Belgium Buys Subsidiary of Financially Troubled Dexia Bank

Posted October 10th, 2011 at 5:10 pm (UTC-5)
Leave a comment

Belgium is buying a subsidiary of the financially troubled Dexia bank, the first European bank heading toward possible collapse because of the regional debt crisis.

The government says it is paying $5.4 billion for Dexia's Belgian subsidiary. Members of Qatar's royal family already have said they will pay $1.4 billion to buy the bank's Luxembourg division. Dexia's board is negotiating the sale of its French local public finance unit to two French state-owned financial institutions.

The French, Luxembourg and Belgian governments also say they will provide an additional $121 billion in funding guarantees for the bank for up to 10 years.

The three governments stepped in to sell off the healthy parts of the troubled bank, which was severely hurt by holding too much debt from Greece, Italy and some local U.S. governments. Other banks increasingly were reluctant to lend money to Dexia, worried that it would collapse and they would not be repaid.

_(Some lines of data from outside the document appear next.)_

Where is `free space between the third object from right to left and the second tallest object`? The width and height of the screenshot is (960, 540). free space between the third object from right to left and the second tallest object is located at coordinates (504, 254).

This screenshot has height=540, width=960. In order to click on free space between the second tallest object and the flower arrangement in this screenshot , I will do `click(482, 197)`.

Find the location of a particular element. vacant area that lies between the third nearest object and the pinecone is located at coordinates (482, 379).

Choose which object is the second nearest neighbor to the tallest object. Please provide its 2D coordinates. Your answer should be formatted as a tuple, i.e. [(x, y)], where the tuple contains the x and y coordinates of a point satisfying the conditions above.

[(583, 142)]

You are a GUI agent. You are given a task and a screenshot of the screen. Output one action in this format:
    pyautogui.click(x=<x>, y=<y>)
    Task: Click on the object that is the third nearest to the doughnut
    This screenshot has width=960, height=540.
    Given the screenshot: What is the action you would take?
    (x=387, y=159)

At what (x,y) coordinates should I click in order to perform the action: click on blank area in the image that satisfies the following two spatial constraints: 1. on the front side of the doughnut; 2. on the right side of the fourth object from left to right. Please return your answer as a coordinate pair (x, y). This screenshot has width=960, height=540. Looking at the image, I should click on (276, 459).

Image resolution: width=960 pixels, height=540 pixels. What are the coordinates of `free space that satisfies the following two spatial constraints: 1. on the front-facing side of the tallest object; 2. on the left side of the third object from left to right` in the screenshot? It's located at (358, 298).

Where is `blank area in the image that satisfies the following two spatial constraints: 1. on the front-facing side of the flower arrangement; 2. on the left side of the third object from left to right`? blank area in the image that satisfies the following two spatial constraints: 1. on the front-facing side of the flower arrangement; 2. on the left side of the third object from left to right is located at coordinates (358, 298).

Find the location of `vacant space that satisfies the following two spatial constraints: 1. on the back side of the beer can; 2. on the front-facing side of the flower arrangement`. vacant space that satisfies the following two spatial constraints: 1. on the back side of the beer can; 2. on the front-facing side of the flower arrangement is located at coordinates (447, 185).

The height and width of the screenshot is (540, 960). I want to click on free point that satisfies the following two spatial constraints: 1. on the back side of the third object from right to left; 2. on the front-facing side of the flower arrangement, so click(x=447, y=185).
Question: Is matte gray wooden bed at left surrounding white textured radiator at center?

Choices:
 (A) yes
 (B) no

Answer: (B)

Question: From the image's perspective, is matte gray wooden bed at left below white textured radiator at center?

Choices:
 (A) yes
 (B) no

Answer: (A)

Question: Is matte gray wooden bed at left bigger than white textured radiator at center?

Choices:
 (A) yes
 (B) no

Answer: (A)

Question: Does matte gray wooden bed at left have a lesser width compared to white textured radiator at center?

Belgian officials say the infusion of cash and loan guarantees that customer deposits at Dexia are secure.

Greece said Monday it has concluded talks with international creditors who have been reviewing the country's austerity budget measures. Greece needs their approval to get an $11 billion payment from its $159 billion bailout from last year. Greek Finance Minister Evangelos Venizelos said he expects to get the $11 billion before the country runs out of cash next month, so that it can avoid a default.

U.S. Vice President Joe Biden will travel to Greece in December to continue what the White House calls its close dialogue and cooperation with the Greek government. Mr. Biden also will attend the Global Entrepreneurship Summit in Istanbul, Turkey.

European leaders have been hard-pressed to stay a step ahead of the spreading debt crisis, which has worried investors across the globe.

French President Nicolas Sarkozy and German Chancellor Angela Merkel met in Berlin and promised a “global, lasting and quick response” to Europe's financial problems. They declined to give any details of their plans, which Mrs. Merkel said are still a work in progress. But Mr. Sarkozy said they include adding new funding for banks faced with losses.

U.S. President Barack Obama telephoned Mr. Sarkozy and British Prime Minister David Cameron Monday. The White House says all three agreed on the need for decisive action to resolve Europe's debt crisis and assure a global economic recovery.

In Slovakia, lawmakers are struggling to reach agreement on whether to approve expansion of the eurozone's bailout fund to assist countries that need international aid.

Slovak Prime Minister Iveta Radicova threatened to resign if the measure is not approved in a vote set for Tuesday. Opponents say the country is too poor to guarantee a proposed $10 billion share of the proposed $589 billion fund.

All eurozone countries except Malta and Slovakia have approved the expanded fund.